It’s beginning to sink in–ever since the cancellation of SXSW due to the City of Austin’s declaration of a local emergency, it’s becoming apparent that Austinites have to stick together like never before. The consequences of failure are dire–a city that’s bills itself as the Live Music Capitol of the World better be sure to have some live music. That’s why we call this series “Turning Point Austin 2020.” It’s not just Austin, by the way, but that’s where I live so that’s what’s on my mind.
It’s time for policymakers to step up and get shoulder to shoulder with the artists, venues and music business folk who in large part make Austin what it is. If that goes away, it will be just another college town with a WeWork and Starbucks. Like its counterparts in San Francisco, New Orleans, Toronto, Memphis, Tulsa or Seattle, the Austin music economy is very fragile. We can’t dial up an intracompany transfer from New York or Silicon Valley to cover our overhead. And a good place to document just how fragile it is would be the Austin Music Census, a document that has driven music community public policy in Austin for the last five years.
Over 100 venues participated in the Census. People often think that the Census is about Austin musicians, which it is. But it is also a comprehensive data driven needs assessment of venues and other music industry workers as well. We’re going to focus on the venues in this post. The venues are an integral part of the beating heart of the Austin music community.

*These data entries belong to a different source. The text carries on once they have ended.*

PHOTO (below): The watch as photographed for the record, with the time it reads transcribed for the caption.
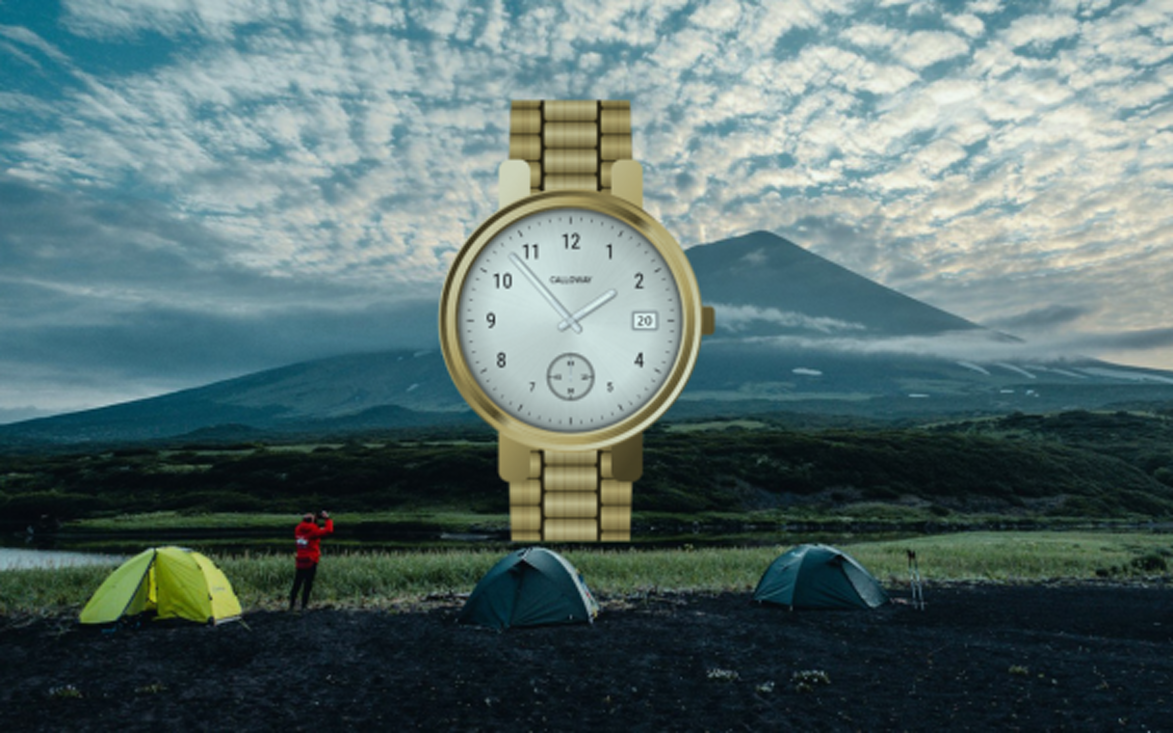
1:53
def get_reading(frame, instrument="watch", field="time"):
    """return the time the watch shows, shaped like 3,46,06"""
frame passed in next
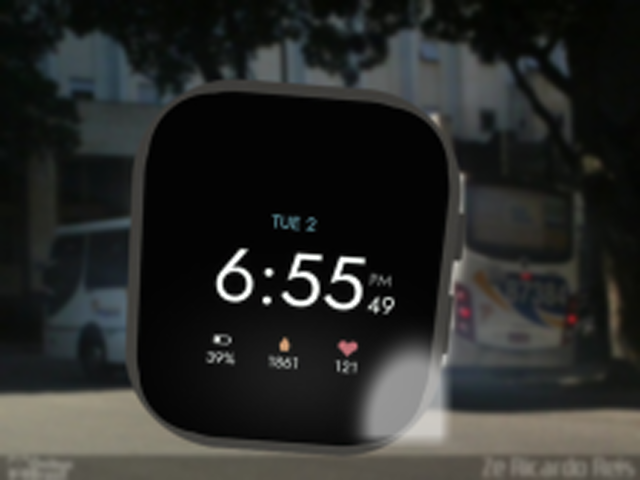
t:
6,55,49
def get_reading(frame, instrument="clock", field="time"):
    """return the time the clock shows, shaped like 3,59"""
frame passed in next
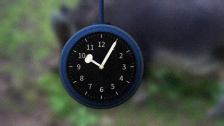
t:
10,05
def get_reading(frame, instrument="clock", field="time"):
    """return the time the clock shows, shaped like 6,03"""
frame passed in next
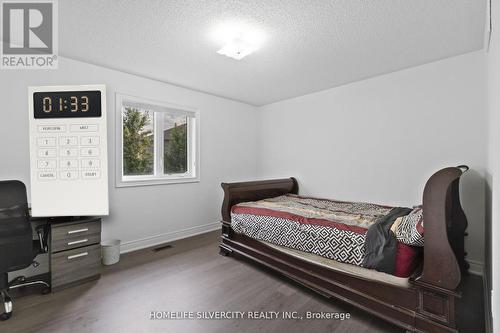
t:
1,33
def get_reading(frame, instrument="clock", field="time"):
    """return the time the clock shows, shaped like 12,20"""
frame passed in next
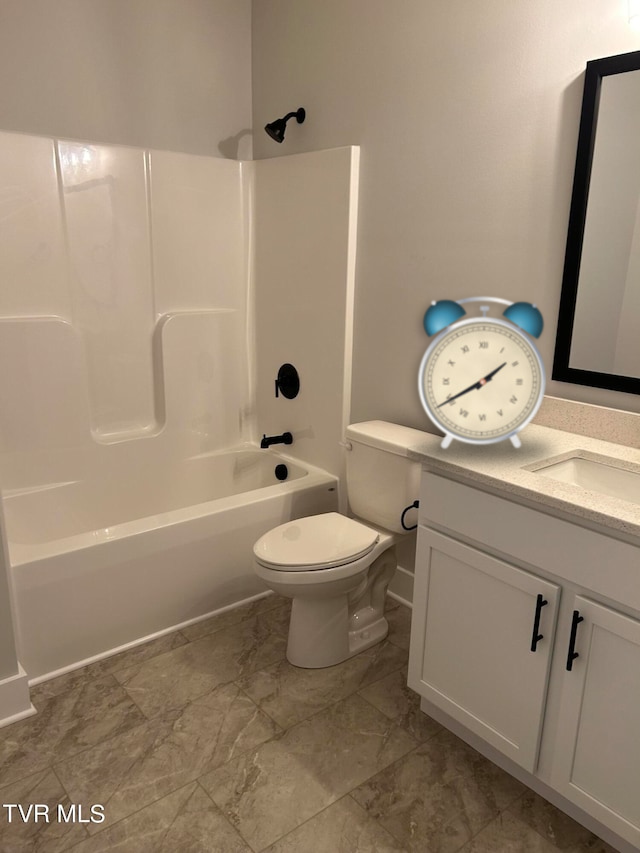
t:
1,40
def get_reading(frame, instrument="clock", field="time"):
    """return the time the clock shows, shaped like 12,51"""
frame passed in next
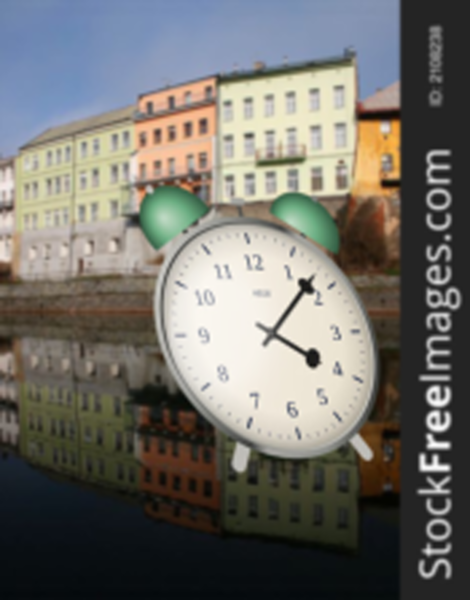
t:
4,08
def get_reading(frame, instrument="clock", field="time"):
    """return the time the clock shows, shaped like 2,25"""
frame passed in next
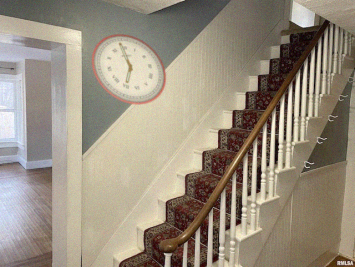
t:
6,59
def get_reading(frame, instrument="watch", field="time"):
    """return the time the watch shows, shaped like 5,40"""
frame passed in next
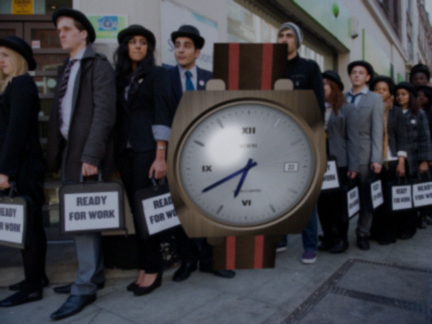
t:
6,40
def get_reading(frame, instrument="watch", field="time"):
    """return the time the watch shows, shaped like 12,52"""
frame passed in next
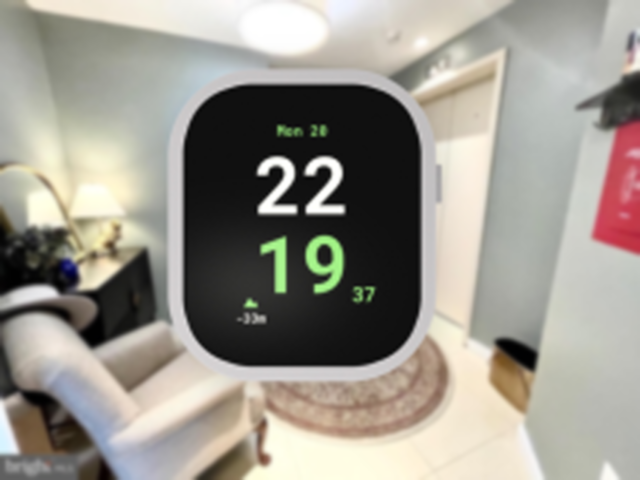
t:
22,19
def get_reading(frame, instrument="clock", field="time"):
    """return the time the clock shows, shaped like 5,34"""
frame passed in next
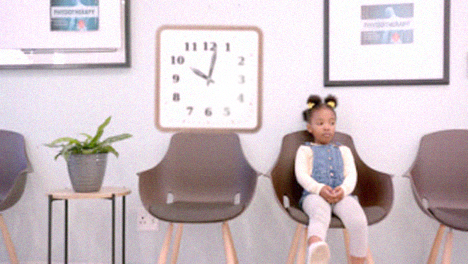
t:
10,02
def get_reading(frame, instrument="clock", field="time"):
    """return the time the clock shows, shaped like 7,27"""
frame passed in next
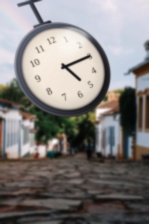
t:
5,15
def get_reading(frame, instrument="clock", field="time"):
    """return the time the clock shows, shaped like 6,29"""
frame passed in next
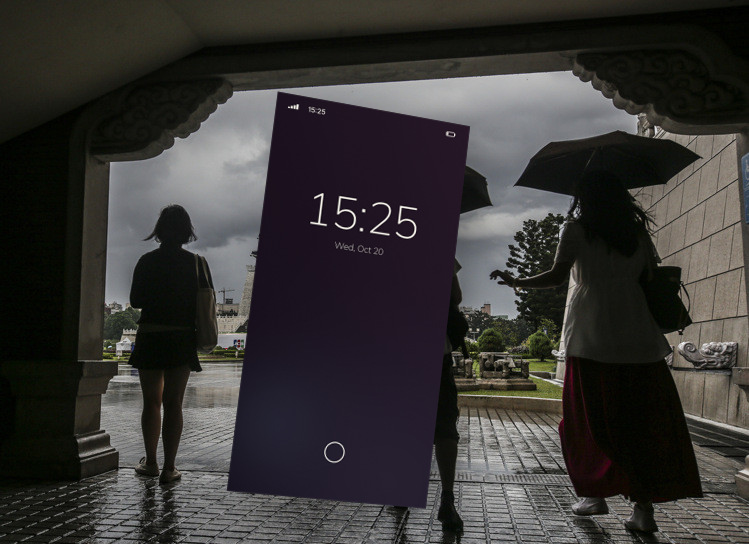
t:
15,25
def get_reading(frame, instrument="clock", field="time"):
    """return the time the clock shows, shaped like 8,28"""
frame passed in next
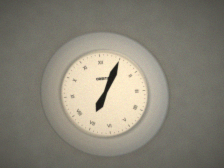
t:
7,05
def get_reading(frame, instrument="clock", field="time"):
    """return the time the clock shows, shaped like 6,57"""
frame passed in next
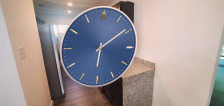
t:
6,09
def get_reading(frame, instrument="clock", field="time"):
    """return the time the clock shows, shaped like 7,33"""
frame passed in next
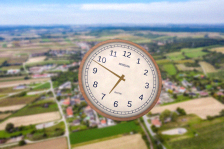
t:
6,48
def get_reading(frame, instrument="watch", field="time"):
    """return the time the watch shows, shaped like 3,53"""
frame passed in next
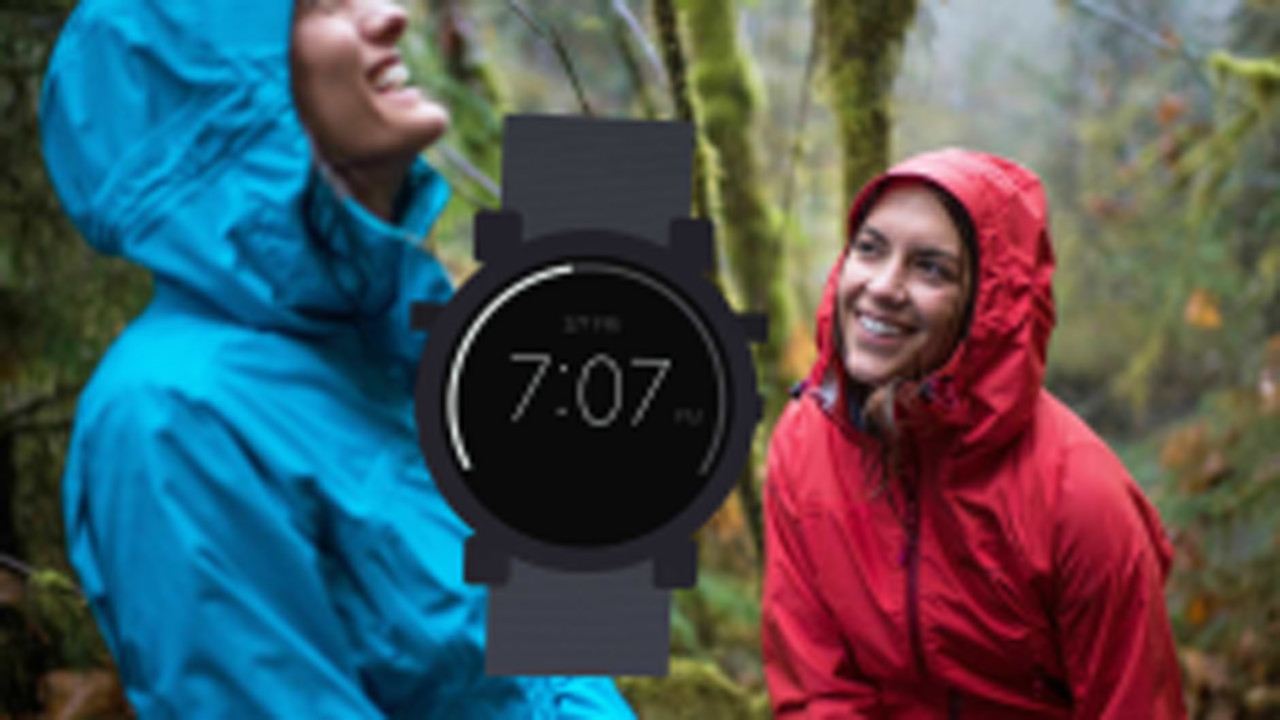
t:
7,07
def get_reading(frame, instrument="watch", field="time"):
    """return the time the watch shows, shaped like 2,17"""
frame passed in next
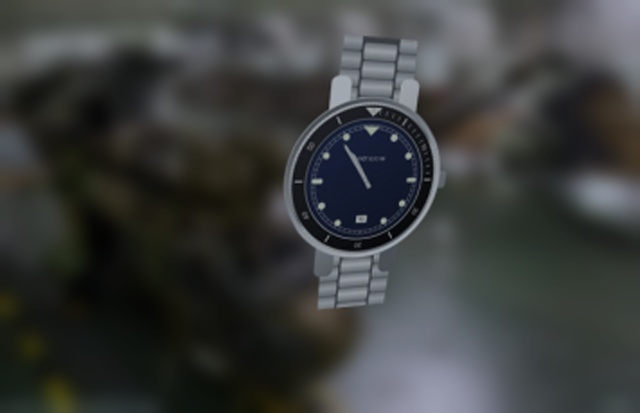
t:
10,54
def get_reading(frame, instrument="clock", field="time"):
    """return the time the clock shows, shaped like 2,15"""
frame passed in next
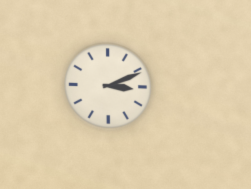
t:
3,11
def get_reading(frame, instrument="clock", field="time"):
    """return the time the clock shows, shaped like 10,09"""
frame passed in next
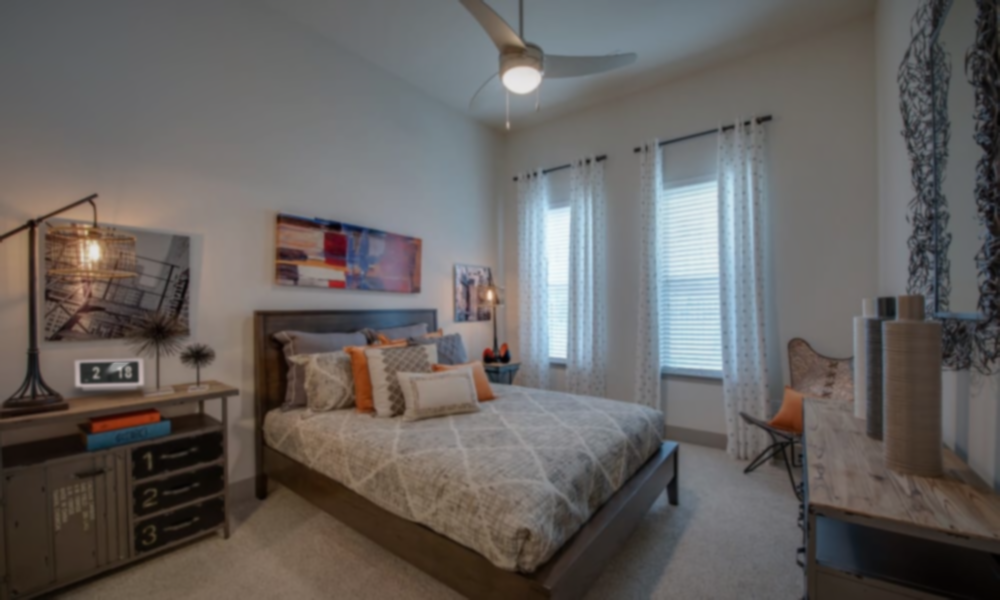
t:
2,18
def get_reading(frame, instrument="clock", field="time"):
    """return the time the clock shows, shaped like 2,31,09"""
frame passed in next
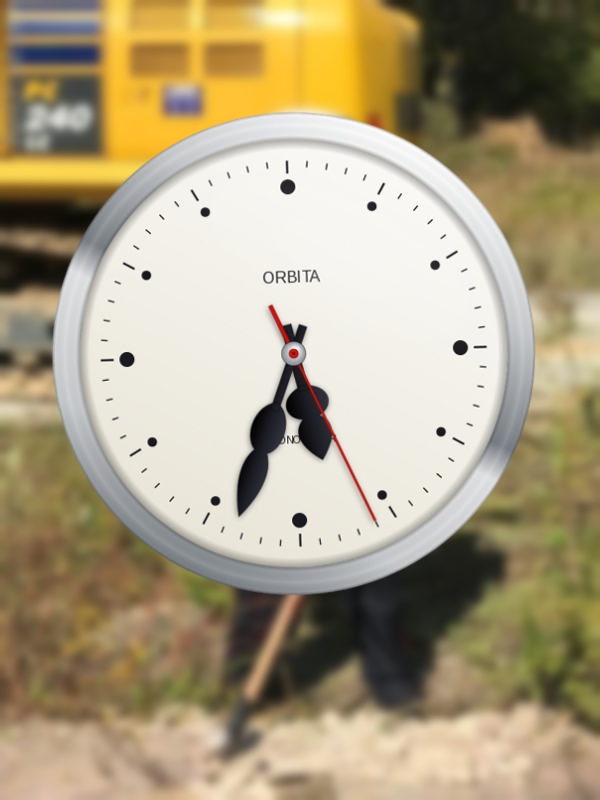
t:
5,33,26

There’s lots of things that the City of Austin could do to fix some of the financial problems that venues will have to fix out of pocket as there’s no insurance to cover their losses in all likelihood (but a very qualified maybe–see Pandemic: Force Majeure Contracts and Insurance in the Music Business.)
I discussed the situation with Nikki Rowling who was the Project Architect and Lead Author of the Austin Music Census. Nikki pointed out that applying these rent multipliers in the context of SXSW cancellation seemed a lot like price gouging, and she’s right. One idea we chewed around is to temporarily ban rent multiples as price gouging and look into reversing rent acceleration clauses. The Austin Music Census uncovered instances where landlords charge higher leasehold rents to venues during SXSW (sometimes double) and leases may contain rent acceleration clauses that raise rents prospectively based on a benchmark of increasing economic activity in Austin.
It will be important to take a close look at rent acceleration clauses–very hard to say in the abstract, but there is an assumption that a rising tide lifts all boats. That’s obviously not the case. It will be a heavy lift to have a rent acceleration clause apply in the reverse to lower rent, but it’s a thought. It might be possible to at least keep the clause from increasing a venue’s rent.
Leases that increase rents during SXSW when SXSW is actually happening is one thing. If those clauses collect higher rents when SXSW would have happened but didn’t happen is another, particularly due to the present situation. Sometimes this increase may be expressed as simply as “double rent in March.” That’s not acceptable after the Mayor decided to declare an emergency that he knew had the effect of cancelling SXSW–if you think it sounds like price gouging during a hurricane, that’s because it does sound like price gouging during a hurricane. And we don’t like that stuff in Texas.
Under Texas Business & Commerce Code §17.46(b)(27), it’s possible that those rents could be a “false, misleading or deceptive acts or practices” that are “unlawful and are subject to action by the consumer protection division” including:
(27) taking advantage of a disaster declared by the governor under Chapter 418, Government Code [to declare “a state of disaster”], by:
(A) selling or leasing fuel, food, medicine, or another necessity at an exorbitant or excessive price; or
(B) demanding an exorbitant or excessive price in connection with the sale or lease of fuel, food, medicine, or another necessity;
“Another necessity” surely would be rent. (Or utilities.) It is worth exploring whether paying double for rent so the landlord can profit from an event that never occurred due to an act of government beyond the control of the tenant is actually unlawful. It’s also worth noting that approximately 34 states have comparable laws. Even if the lease is silent as to why rent might be doubled in March, it would not be hard to show that the reason for the double rent wasn’t because the month was spelled with first letter M but had everything to do with the letters “SXSW” as a condition of the double rent payment that cannot be met.